Organizers of the state’s first school screening for AIDS and HIV were impressed by the number of students volunteering for the test at a Birmingham high school.
“We were surprised by the turnout,” said Donald Smith, chairman of Birmingham’s AIDS Task Force, which organized last week’s testing at Wenonah High School. “But this is just so important, to get this education, and testing, started early.”
Wenonah High School is historically Black, making HIV and AIDS education particularly important to its students, Smith said.
In 2004, 70 percent of all new AIDS diagnoses in Alabama occurred in Blacks, and 63 percent of people living with AIDS were Black.
These statistics show it is crucial to provide teens with HIV information, Smith said.
Alabama law requires that at least one hour of HIV and AIDS information be presented to students in grades 5 through 12 each year. Smith said that he first approached Birmingham city schools officials to help implement this law, and worked especially with Wenonah High School to develop a more integrated program.
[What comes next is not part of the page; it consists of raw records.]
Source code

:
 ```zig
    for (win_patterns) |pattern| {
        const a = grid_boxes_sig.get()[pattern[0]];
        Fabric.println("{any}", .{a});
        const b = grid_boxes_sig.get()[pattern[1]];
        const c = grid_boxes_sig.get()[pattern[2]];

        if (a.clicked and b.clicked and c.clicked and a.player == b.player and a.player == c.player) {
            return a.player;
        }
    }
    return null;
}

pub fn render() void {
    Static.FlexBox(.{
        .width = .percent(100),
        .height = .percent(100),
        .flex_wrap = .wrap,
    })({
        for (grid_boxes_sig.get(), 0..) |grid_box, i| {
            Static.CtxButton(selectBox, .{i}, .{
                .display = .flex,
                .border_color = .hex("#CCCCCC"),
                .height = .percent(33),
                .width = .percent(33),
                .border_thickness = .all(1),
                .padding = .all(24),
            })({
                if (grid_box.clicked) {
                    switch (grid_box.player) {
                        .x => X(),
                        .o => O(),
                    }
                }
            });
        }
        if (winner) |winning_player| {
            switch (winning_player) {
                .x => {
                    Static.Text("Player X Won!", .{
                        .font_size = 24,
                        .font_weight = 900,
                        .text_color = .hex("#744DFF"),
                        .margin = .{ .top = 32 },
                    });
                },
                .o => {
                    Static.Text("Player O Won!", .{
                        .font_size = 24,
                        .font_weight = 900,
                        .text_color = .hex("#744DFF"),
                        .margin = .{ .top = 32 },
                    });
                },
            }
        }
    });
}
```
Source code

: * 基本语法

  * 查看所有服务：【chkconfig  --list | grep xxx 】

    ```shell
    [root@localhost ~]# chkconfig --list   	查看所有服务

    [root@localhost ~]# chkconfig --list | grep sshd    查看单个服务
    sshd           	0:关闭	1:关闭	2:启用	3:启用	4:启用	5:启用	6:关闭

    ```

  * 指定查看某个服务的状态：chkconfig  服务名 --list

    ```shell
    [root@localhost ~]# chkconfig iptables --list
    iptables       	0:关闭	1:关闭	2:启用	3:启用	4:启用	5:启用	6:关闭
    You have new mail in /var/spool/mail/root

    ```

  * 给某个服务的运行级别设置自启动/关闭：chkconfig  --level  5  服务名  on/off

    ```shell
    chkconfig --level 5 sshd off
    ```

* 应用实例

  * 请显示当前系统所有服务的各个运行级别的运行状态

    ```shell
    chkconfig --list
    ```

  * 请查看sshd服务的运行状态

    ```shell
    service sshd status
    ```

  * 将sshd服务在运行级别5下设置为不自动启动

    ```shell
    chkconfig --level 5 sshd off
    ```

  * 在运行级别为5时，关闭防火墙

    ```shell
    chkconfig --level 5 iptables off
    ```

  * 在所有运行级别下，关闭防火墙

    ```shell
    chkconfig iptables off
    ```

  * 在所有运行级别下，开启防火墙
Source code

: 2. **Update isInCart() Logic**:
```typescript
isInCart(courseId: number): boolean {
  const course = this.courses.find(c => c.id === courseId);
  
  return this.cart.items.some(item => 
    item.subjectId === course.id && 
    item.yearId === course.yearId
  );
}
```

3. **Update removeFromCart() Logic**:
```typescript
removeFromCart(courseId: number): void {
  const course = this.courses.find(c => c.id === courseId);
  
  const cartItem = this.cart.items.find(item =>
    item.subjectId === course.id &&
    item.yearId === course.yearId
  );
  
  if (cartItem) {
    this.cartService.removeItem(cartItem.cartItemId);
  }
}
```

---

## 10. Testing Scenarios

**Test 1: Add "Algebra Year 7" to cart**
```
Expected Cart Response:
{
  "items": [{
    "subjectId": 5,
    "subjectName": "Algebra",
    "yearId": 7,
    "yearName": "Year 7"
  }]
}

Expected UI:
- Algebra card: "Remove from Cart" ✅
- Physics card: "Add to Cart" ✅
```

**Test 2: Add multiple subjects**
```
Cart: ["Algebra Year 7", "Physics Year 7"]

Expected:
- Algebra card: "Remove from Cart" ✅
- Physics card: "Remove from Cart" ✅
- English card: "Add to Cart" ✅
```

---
The school’s student body does not face particular risk, past those facing all members of Black community, said Tony Morris, executive director of AIDS in Minorities, the group that administered the test. He said that a stigma associated with a particular school or race can undo the good of a program that aims to educate, not isolate, people.
“Every Black person is not at special risk for HIV…and although it is important for everyone to know their status, (it is) especially for those in the African-American community,” Morris said.
AIDS Alabama education director Kimberly Foster said similar school programs are being carried out at schools with varying demographics and risk factors.
For example, eight students at Fairfield High School were trained to be peer educators, often talking to classmates about HIV and AIDS.
“(The risk) there is not as high as in some communities in the city but some of the students are at risk (for HIV or AIDS),” Foster said. She said that so far, their program has been successful.
Smith also considers the program at Wenonah to be a success.
Starting last year, students at Wenonah have attended lectures about the HIV and AIDS, and disease information has been presented in science and health classes. Teachers also polled students to see if they knew anyone with HIV or AIDS, either living or dead. Approximately 25 percent did.
“So they know what we’re dealing with here,” Smith said. “They were very receptive to the education and information, and took it seriously.”
In the previous week, students took home a parental consent form for the testing, although Alabama allows any child 12 and over to be tested without a parent’s permission.
“But we included the parents, which helps with the success of this program. They’ve been involved since the beginning,” Morris said.
Test results should be back within a week. Counseling will be immediately available for anyone who tests positive for the disease.